# need replacement plotter/ garmin



## Mega (Dec 21, 2012)

My garmin 172c is not acquiring Satellites as it was when new, infact today it wouldn't acquire at all.

As a result im shopping for a new plotter.

I saw the garmin 441 & 541. Any recommendations? Also, where to purchase online?

This is going on my 16' flats boat. 

Thanks.


----------



## Kane_Thorp (Jun 14, 2012)

I just got the 541s and its awesome. I suggest getting either it or the 740s.


----------



## MariettaMike (Jun 14, 2012)

I bought a Lowrance Elite 5 DSI a while back. The depth sounder works well and has kept me from getting into trouble at least 3 times while running in new to me territories. The GPS has also performed satisfactorily, however I have noticed a variation in tracks for running the same water from summer to winter that has lost my trust in the accuracy of this unit. I don't know if the zoom has anything to do with it or not, but if I were to follow some of my old tracks I would hit the bank running through Shotgun Flats. The chart is worthless for showing small islands and depth contours in shallow areas. Thankfully I have an iPhone with GPS kit app that lets me put tracks on a satellite map. If it weren't for my inability to see the iPhone screen in bright light conditions I wouldn't even use the chart plotter.


----------

◆ ◆ ◆

_Complete the following_
[A] According to the forum thread, what boat will the new plotter go on?
[B] Name every user who posted in the forum thread.
[C] Please copy the forum thread from "## Mega (Dec" up to and including "a new plotter.".

_Stored records_
◆ ◆ ◆

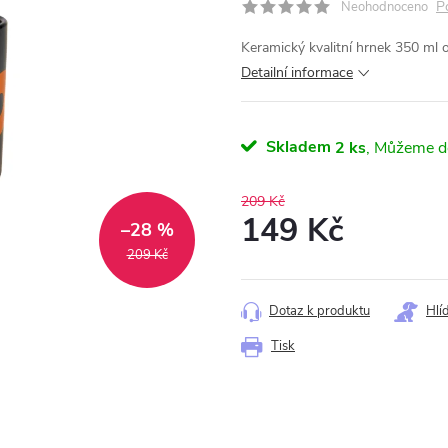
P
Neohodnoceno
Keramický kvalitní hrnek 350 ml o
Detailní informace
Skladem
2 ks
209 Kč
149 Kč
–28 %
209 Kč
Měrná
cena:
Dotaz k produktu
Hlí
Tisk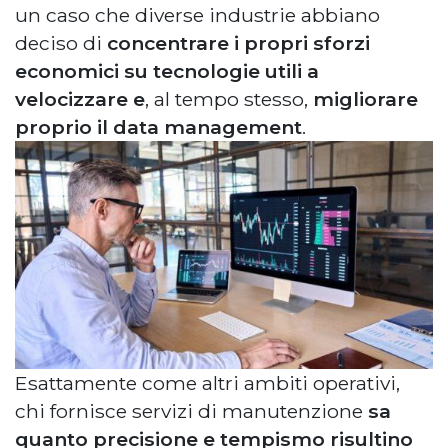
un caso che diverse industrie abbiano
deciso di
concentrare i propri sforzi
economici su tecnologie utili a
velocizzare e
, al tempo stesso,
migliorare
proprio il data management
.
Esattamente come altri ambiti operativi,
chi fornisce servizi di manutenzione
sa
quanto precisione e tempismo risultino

◆ ◆ ◆

_Answers for this exercise_
[A] A 16' flats boat.

[B] Mega, Kane_Thorp, MariettaMike

[C]
## Mega (Dec 21, 2012)

My garmin 172c is not acquiring Satellites as it was when new, infact today it wouldn't acquire at all.

As a result im shopping for a new plotter.